Le Musée Mohammed VI d’art moderne et contemporain (MMVI) à Rabat présente une nouvelle exposition majeure de l’artiste marocain Younes Rahmoun. Intitulée « Habba – Chajara – Zahra », cette installation immersive est accessible au public jusqu’au 30 mars 2026. L’événement s’inscrit dans la programmation culturelle du musée, visant à mettre en lumière des œuvres contemporaines explorant des thèmes universels à travers une sensibilité locale.
Un cycle méditatif entre le minéral et le végétal
L’exposition se déploie comme un parcours contemplatif, structuré autour d’un triptyque évoquant les cycles de la nature. Le titre, qui se traduit par « Graine – Arbre – Fleur », annonce une réflexion artistique sur les processus de germination, de croissance et d’épanouissement. L’installation principale occupe l’espace central du musée, créant un environnement où le visiteur est invité à une expérience sensorielle et introspective.
Younes Rahmoun, connu pour son travail utilisant souvent des matériaux modestes et des processus répétitifs, a conçu cette œuvre spécifiquement pour les volumes du MMVI. L’utilisation de la lumière, du son et de formes sculpturales organiques vise à établir un dialogue entre l’architecture du lieu et les concepts philosophiques sous-jacents au travail de l’artiste.
Une démarche artistique ancrée dans la spiritualité
La pratique de Younes Rahmoun est fréquemment associée à une quête spirituelle et à une méditation sur le temps et l’essence des choses. Dans « Habba – Chajara – Zahra », il poursuit cette exploration en matérialisant le passage d’un état à un autre, de la potentialité contenue dans la graine à la plénitude de la floraison. Cette métaphore est traitée non pas de manière figurative, mais à travers des installations qui suggèrent plus qu’elles ne représentent.
Le musée souligne que cette exposition s’apparente à une expérience plutôt qu’à une simple présentation d’objets. Elle engage le corps et l’esprit du spectateur, l’incitant à ralentir son pas et à observer les infimes variations et répétitions qui structurent l’œuvre, en résonance avec des pratiques contemplatives.

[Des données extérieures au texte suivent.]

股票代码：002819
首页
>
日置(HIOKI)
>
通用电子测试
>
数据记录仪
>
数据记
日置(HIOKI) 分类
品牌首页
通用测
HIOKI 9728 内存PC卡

Une reconnaissance institutionnelle
La tenue de cette exposition monographique sur une période aussi longue, près de deux ans, témoigne de l’importance accordée par l’institution à la scène artistique marocaine contemporaine. Le MMVI, depuis son ouverture, a régulièrement consacré des espaces à des artistes nationaux de renom, affirmant son rôle dans la documentation et la diffusion de l’art moderne et contemporain du Maroc.

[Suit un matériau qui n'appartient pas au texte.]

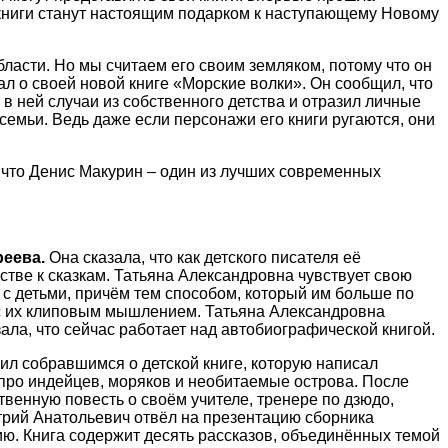
и книги станут настоящим подарком к наступающему Новому
бласти. Но мы считаем его своим земляком, потому что он
ал о своей новой книге «Морские волки». Он сообщил, что
в ней случаи из собственного детства и отразил личные
семьи. Ведь даже если персонажи его книги ругаются, они
 что Денис Макурин – один из лучших современных
реева.
Она сказала, что как детского писателя её
стве к сказкам. Татьяна Александровна чувствует свою
 с детьми, причём тем способом, который им больше по
й с их клиповым мышлением. Татьяна Александровна
ала, что сейчас работает над автобиографической книгой.
ил собравшимся о детской книге, которую написал
 про индейцев, моряков и необитаемые острова. После
венную повесть о своём учителе, тренере по дзюдо,
трий Анатольевич отвёл на презентацию сборника
нию. Книга содержит десять рассказов, объединённых темой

Younes Rahmoun, né en 1975 à Tétouan, est une figure reconnue de cette scène. Son travail a été présenté dans de nombreuses expositions au Maroc et à l’international, notamment à la Biennale de Venise. Son approche, souvent minimaliste et profondément personnelle, trouve ici une plateforme de grande envergure.
Perspectives et programmation associée
La longue durée de l’exposition permettra au MMVI d’organiser un programme parallèle d’activités éducatives et culturelles. Des visites guidées thématiques, des ateliers pour le public scolaire et des rencontres avec des critiques d’art ou des philosophes sont envisagées pour approfondir les thématiques abordées par l’artiste. Ces initiatives visent à diversifier les publics et à enrichir la compréhension des enjeux de l’art contemporain.
Jusqu’à sa clôture prévue en mars 2026, « Habba – Chajara – Zahra » demeurera une pièce maîtresse de l’offre du musée. Elle constitue un point d’attraction pour les amateurs d’art, les chercheurs et le grand public intéressé par les expressions artistiques qui interrogent le rapport entre l’homme, la nature et le sacré. La direction du MMVI indique que cette exposition s’inscrit dans une ligne de programmation cohérente, qui sera suivie par d’autres projets monographiques dédiés à des artistes marocains et internationaux.